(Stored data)
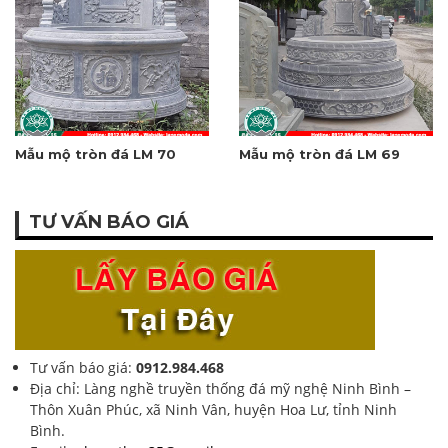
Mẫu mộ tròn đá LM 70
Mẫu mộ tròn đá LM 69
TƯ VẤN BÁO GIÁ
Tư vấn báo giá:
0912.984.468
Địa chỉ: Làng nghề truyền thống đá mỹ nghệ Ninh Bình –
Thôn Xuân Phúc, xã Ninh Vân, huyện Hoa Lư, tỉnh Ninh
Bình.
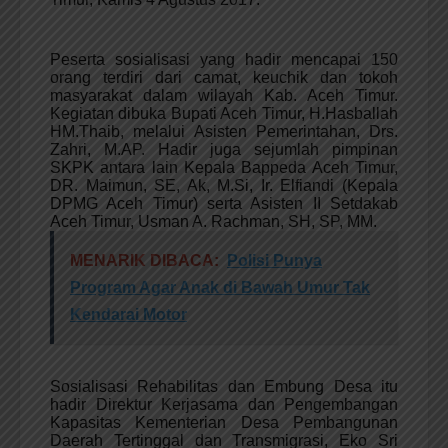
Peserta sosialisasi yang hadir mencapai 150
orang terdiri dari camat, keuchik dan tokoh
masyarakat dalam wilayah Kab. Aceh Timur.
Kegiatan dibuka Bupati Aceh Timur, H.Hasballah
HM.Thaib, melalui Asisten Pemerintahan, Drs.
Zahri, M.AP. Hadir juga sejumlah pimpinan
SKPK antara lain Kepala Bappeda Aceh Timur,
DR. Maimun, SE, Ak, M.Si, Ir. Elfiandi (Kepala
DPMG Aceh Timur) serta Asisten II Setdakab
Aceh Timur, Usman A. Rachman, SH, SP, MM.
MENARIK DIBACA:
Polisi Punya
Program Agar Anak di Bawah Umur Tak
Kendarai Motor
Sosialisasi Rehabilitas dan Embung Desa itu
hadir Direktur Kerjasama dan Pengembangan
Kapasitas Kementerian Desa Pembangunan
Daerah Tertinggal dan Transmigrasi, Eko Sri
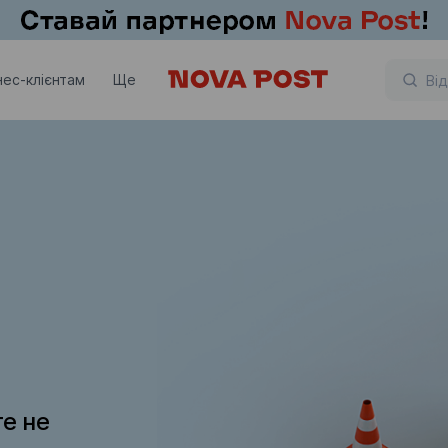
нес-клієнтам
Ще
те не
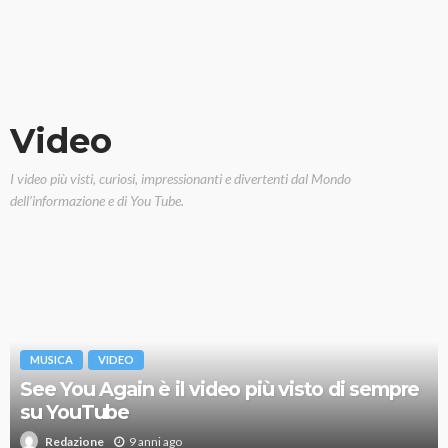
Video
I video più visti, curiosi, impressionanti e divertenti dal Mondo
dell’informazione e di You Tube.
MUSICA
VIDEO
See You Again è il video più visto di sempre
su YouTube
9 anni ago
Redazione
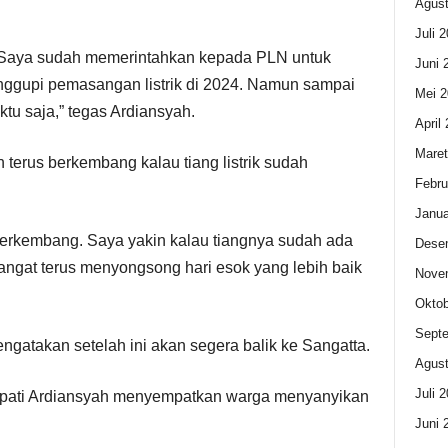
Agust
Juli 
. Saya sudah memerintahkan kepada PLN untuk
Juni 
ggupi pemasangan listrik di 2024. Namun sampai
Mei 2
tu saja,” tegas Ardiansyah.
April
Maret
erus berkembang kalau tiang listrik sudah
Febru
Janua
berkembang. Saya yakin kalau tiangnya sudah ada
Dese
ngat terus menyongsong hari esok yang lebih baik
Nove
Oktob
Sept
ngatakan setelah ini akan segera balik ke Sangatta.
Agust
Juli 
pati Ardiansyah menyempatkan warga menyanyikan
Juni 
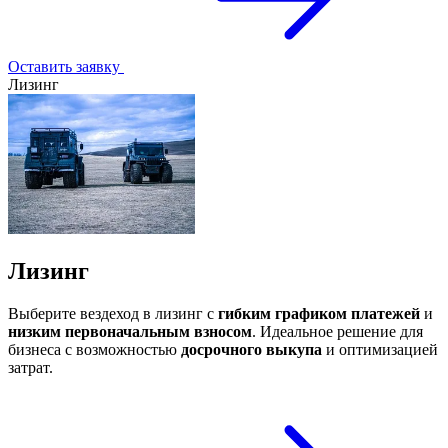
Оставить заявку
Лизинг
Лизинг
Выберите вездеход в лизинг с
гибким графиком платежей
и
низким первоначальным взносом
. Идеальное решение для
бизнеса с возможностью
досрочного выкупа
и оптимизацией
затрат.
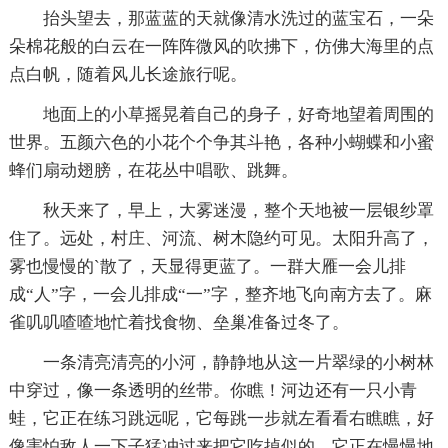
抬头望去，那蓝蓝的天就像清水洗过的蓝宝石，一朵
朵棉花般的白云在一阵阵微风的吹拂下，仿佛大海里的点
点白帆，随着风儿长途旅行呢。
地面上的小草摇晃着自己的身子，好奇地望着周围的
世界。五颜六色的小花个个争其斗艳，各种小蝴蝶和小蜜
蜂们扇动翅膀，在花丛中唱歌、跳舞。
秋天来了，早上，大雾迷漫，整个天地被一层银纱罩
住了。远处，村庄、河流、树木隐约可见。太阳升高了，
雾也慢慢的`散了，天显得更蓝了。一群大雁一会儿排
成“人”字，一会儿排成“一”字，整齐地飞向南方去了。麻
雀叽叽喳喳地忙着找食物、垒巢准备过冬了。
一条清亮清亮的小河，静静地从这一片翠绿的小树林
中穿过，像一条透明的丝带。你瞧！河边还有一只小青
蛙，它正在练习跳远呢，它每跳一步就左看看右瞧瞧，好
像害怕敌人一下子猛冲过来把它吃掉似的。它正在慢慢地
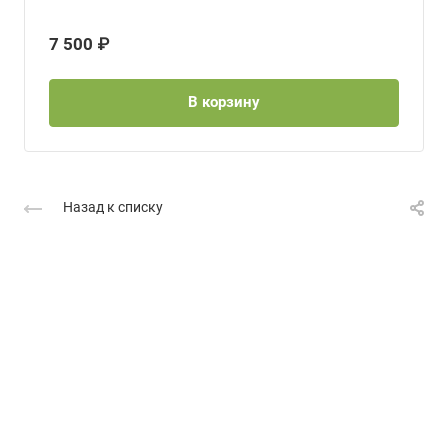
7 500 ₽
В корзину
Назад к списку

What to work on ▸ The expected output is each line of the records above that includes the word "listrik".

Response to the task ▸
ggupi pemasangan listrik di 2024. Namun sampai
erus berkembang kalau tiang listrik sudah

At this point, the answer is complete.